I am now another year older. It makes me stop and think about where I am and where I hope to be. Ten years ago, I would not have imagined myself to be where I am. First of all, I was of a completely different mindset then and thought I would end up in China, but that’s another story for another day. Regardless of that, I always would have imagined that I would have kids by this age. My mom was this age when she had my older sister, so I figured I would be on a similar timeline. But now that I’m here, I can’t really imagine being a mom at this moment. I definitely want kids some day and look forward to being a parent, but today’s not that day.

I feel that there are so many things that I want to accomplish first. And even here, in my mid-to-late-twenties, I’m feeling like I’m running out of time. There are many things in my life that I am so thankful for and know I’m in the exact right place, but there are other things that make me wonder how I got here. The problem arises, however, when I realize that I don’t know how to change it. I can write down a list of goals and steps, but that doesn’t ensure my getting to where I want to be.

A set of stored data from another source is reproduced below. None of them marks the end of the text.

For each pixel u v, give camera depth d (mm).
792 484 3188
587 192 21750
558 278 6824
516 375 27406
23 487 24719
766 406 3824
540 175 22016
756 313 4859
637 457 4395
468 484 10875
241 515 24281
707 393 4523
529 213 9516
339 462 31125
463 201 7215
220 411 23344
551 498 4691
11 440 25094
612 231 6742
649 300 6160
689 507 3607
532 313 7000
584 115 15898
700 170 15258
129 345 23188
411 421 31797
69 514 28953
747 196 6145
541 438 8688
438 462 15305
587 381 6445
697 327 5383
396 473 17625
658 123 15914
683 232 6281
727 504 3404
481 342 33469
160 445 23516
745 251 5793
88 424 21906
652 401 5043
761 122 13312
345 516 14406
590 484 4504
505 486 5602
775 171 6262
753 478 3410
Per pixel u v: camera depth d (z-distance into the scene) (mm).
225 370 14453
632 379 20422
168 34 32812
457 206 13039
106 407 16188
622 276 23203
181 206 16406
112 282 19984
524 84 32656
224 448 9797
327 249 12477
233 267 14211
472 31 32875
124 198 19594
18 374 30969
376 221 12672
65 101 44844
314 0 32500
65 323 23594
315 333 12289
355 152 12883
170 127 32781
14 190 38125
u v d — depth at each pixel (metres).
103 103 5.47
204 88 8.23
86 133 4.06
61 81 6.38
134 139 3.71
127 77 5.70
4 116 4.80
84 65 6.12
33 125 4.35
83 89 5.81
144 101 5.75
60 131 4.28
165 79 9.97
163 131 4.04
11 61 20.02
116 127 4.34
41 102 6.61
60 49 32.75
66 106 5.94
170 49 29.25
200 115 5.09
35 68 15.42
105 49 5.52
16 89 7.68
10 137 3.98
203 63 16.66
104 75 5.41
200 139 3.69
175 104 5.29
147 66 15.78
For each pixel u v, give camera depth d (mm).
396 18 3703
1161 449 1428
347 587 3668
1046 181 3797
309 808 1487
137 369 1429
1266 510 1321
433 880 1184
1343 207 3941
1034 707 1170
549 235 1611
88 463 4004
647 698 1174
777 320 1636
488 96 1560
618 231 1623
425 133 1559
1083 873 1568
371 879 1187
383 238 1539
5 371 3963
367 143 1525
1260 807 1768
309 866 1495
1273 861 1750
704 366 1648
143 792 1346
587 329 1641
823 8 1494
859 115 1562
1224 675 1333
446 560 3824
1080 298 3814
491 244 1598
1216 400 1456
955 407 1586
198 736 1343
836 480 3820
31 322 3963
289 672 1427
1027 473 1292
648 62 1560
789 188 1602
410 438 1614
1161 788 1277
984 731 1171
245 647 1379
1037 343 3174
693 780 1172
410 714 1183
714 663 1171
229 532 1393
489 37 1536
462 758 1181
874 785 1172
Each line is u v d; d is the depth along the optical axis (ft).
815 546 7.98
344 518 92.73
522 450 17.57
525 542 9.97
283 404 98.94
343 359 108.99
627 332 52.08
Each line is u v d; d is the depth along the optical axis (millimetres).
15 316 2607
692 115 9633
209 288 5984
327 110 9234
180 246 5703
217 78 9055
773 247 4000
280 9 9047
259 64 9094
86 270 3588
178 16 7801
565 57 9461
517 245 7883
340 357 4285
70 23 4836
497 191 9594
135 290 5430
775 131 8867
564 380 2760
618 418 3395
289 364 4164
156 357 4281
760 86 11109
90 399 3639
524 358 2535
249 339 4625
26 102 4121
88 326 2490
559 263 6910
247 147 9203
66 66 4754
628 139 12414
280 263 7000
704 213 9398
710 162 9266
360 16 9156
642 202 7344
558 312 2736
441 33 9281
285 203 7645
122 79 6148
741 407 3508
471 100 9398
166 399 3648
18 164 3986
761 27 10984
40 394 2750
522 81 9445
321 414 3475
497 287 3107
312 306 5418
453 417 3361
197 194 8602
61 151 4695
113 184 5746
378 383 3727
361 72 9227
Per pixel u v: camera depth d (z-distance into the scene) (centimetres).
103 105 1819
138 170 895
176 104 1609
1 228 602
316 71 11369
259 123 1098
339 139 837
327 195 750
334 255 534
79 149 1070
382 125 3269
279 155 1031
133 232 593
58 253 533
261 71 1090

I stand here, ready to make the next step… but I don’t know what step that is. I feel a little lost and overwhelmed. I try to take one day at a time, but I want to make sure they are leading somewhere. Now that I’m not so consumed with my day-to-day health, I want to make sure that I am living a purposeful life. I think that’s my main goal for the coming year. To live each day on purpose. I know that’s a somewhat cliché thing to say, but I really mean it. I want to continue moving forward in a manner that’s moving towards something. Whether we’re 27 or 72, we never know how much time we have left. I want to take advantage of each day I’m given.